> _Problem description_
The result should be a faithful copy of every entry below, with the pictures left out.

- - -

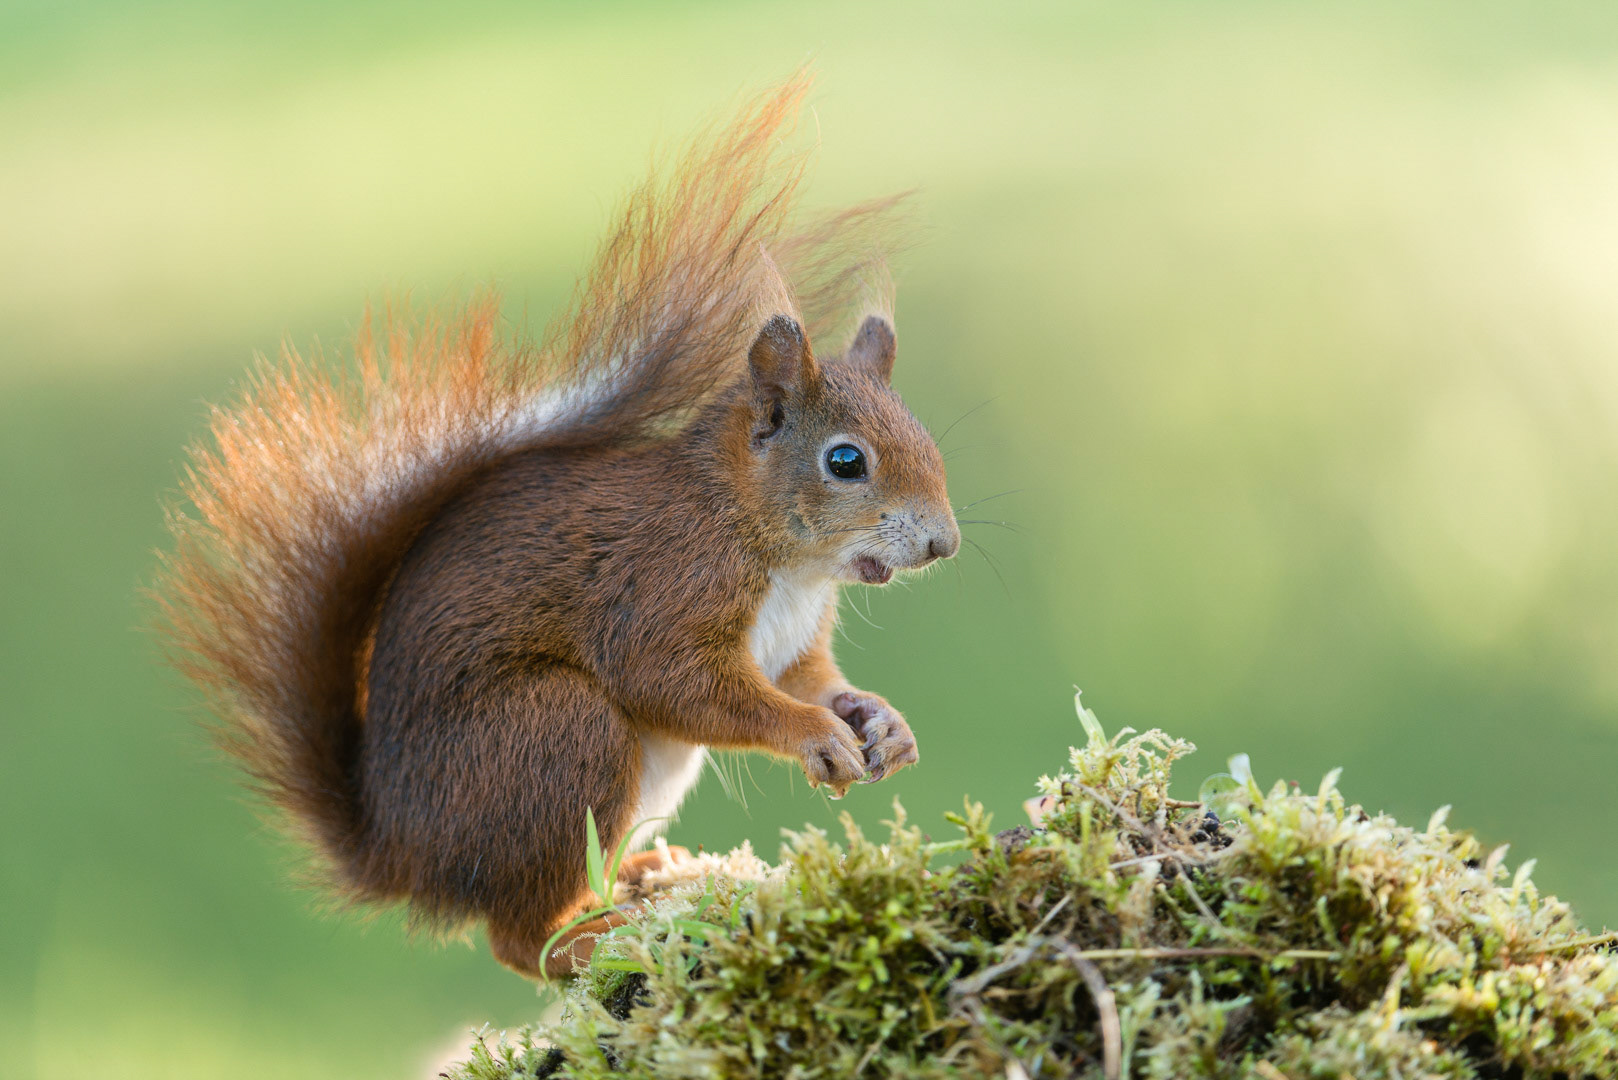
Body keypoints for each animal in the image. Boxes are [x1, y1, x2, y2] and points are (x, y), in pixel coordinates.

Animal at [154, 75, 959, 979]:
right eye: (845, 461)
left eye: (924, 436)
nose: (944, 543)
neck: (777, 552)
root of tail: (402, 857)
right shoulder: (662, 585)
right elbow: (675, 680)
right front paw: (814, 734)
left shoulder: (791, 644)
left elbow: (810, 679)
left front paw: (880, 723)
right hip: (554, 737)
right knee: (514, 937)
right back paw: (590, 937)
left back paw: (649, 874)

- - -

> _Solution_
Body keypoints for each animal in the image. Boxes are [x1, y1, x2, y2] and points are (x, y), in pixel coordinates.

Animal at [154, 75, 959, 979]:
right eye: (845, 461)
left eye: (924, 436)
nose: (944, 543)
neck: (777, 552)
root of tail: (402, 857)
right shoulder: (662, 585)
right elbow: (675, 680)
right front paw: (814, 734)
left shoulder: (791, 644)
left elbow: (810, 679)
left front paw: (880, 723)
right hip: (554, 737)
right knee: (514, 937)
right back paw: (590, 937)
left back paw: (649, 874)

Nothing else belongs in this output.